Assuming for argument that the model is accurate enough, because it fits the existing data rather well, it is a calculation of an "optimal" amount of hematocrit, suggesting too little, or too much, is sub-optimal. As the focus is "optimal" rather than "maximal", increasing hematocrit may be better, or may be worse. Is altitude exposure at 2000m-3000m already optimal, or still sub-optimal? In other words, "does that mean that altitude based athletes needed EPO, or as was suggested, that more would be better?"
"We show that the optimal HCT under constant power ranges from 0.5 to 0.7, in agreement with observed values in natural blood dopers at exertion."
Dopers try to go above 0.5, as numerous examples show. No one ever (that we have seen from the many published blood doping cases) reached 0.7, some reached 0.55 - 0.6.
So your question has already been answered: normally the athletes have too little. Jeptoo was the first case showing that iirc.

|---|

> [EXERCISE DETAILS]
Answer these questions using the text on hematocrit and blood doping:
1. What range of altitude exposure does the text mention?
2. What range does the quoted study give for the optimal HCT under constant power?
3. What hematocrit values did some dopers reach in the published cases?

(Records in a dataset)
|---|

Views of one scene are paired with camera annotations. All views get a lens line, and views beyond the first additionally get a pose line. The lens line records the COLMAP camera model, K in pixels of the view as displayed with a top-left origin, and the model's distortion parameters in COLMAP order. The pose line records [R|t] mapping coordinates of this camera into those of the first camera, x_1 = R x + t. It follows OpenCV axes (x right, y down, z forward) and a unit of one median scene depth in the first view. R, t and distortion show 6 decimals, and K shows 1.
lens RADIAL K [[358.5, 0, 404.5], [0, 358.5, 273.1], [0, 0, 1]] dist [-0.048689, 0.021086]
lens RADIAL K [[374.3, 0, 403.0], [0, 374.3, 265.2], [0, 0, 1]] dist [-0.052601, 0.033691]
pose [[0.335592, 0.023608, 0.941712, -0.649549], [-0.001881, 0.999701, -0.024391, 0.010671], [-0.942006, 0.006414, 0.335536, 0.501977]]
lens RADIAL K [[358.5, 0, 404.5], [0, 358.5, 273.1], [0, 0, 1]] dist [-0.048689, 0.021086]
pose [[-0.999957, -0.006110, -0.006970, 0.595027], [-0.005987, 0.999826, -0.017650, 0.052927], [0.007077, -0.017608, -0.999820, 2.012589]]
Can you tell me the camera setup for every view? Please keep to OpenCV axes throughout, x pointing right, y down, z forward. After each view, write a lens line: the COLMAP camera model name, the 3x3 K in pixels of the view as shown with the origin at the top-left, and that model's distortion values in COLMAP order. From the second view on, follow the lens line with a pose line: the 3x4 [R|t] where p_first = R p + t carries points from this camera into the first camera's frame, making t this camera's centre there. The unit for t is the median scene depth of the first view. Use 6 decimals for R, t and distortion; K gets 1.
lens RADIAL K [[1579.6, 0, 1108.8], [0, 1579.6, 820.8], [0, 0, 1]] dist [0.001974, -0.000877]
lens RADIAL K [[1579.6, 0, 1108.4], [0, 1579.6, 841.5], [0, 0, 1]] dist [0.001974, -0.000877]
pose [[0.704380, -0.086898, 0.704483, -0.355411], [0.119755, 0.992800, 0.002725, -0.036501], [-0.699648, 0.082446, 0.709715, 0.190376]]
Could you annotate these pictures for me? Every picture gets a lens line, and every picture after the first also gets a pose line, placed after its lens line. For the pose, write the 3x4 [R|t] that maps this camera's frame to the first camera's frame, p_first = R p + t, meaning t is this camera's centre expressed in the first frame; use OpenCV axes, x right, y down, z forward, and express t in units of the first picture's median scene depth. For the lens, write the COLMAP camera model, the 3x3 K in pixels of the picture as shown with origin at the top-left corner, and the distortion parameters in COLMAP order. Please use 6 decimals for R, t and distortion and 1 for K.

|---|

> [RESULT OF THIS TASK]
1. 2000m-3000m
2. 0.5 to 0.7
3. 0.55 - 0.6